INFORMATION SUPPLIED START

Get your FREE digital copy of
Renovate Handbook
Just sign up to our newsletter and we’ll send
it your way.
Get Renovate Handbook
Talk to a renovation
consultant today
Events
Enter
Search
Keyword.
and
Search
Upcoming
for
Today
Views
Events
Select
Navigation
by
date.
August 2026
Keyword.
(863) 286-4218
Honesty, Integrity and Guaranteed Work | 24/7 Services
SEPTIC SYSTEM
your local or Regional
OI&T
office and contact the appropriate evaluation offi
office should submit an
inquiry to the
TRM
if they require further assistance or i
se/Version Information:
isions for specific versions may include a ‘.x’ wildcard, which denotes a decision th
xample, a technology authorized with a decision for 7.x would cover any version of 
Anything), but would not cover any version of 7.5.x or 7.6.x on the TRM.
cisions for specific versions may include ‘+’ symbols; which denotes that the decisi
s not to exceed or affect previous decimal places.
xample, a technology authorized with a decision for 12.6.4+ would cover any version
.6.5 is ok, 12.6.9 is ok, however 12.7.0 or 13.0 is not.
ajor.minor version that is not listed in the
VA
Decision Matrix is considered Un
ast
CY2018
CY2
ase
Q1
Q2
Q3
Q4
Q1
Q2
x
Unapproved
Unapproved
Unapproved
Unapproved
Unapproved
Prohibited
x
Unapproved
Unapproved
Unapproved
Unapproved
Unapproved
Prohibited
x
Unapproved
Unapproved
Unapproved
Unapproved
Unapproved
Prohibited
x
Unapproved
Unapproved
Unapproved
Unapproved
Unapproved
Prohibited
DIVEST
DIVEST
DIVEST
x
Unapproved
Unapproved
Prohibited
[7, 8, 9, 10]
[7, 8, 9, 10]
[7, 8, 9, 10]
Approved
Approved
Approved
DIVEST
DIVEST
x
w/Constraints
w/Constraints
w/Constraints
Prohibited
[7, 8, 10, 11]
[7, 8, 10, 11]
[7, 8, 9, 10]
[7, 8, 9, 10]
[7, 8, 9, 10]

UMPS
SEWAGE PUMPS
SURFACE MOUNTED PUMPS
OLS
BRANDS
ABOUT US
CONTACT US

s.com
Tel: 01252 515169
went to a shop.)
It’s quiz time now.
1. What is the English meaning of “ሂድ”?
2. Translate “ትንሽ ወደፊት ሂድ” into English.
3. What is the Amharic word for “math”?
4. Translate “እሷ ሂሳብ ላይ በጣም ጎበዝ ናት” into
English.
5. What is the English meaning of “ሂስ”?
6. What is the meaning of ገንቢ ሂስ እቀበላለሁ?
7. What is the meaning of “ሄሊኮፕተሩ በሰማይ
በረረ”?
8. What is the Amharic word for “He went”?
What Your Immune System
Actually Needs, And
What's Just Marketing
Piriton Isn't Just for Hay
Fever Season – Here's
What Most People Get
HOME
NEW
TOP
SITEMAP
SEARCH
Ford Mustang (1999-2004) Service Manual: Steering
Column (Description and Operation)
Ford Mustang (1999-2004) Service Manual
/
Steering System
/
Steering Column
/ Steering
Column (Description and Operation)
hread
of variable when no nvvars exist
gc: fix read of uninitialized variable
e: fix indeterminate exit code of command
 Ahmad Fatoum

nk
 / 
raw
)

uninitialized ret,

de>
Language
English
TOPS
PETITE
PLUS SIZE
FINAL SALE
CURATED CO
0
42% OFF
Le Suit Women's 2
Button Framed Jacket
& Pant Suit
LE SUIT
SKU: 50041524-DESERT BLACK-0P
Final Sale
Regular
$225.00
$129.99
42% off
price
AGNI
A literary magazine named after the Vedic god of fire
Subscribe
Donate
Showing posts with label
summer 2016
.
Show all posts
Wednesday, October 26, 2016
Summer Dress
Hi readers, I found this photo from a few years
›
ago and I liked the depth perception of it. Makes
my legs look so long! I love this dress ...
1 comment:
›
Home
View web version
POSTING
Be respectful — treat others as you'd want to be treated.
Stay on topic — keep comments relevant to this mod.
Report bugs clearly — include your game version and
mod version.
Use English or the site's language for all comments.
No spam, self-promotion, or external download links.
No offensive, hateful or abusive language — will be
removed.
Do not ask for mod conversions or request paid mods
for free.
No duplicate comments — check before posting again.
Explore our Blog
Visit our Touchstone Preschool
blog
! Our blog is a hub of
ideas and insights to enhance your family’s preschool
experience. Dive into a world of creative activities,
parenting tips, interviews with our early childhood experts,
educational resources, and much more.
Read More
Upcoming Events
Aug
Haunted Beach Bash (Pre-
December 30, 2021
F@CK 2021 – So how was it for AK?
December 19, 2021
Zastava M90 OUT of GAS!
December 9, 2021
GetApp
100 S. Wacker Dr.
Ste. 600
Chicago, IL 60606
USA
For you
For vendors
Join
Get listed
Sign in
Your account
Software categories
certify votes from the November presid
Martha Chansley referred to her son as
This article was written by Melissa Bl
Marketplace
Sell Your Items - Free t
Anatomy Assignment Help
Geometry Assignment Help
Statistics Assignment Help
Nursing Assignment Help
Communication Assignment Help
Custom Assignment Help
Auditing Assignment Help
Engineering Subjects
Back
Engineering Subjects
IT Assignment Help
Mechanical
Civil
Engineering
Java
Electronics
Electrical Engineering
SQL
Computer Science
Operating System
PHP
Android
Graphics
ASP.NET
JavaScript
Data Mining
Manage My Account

INFORMATION SUPPLIED END

## TASK TO COMPLETE
Pick out every line of the listing containing the word "technology", and show those lines.

## WRITTEN REPLY
xample, a technology authorized with a decision for 7.x would cover any version of 
xample, a technology authorized with a decision for 12.6.4+ would cover any version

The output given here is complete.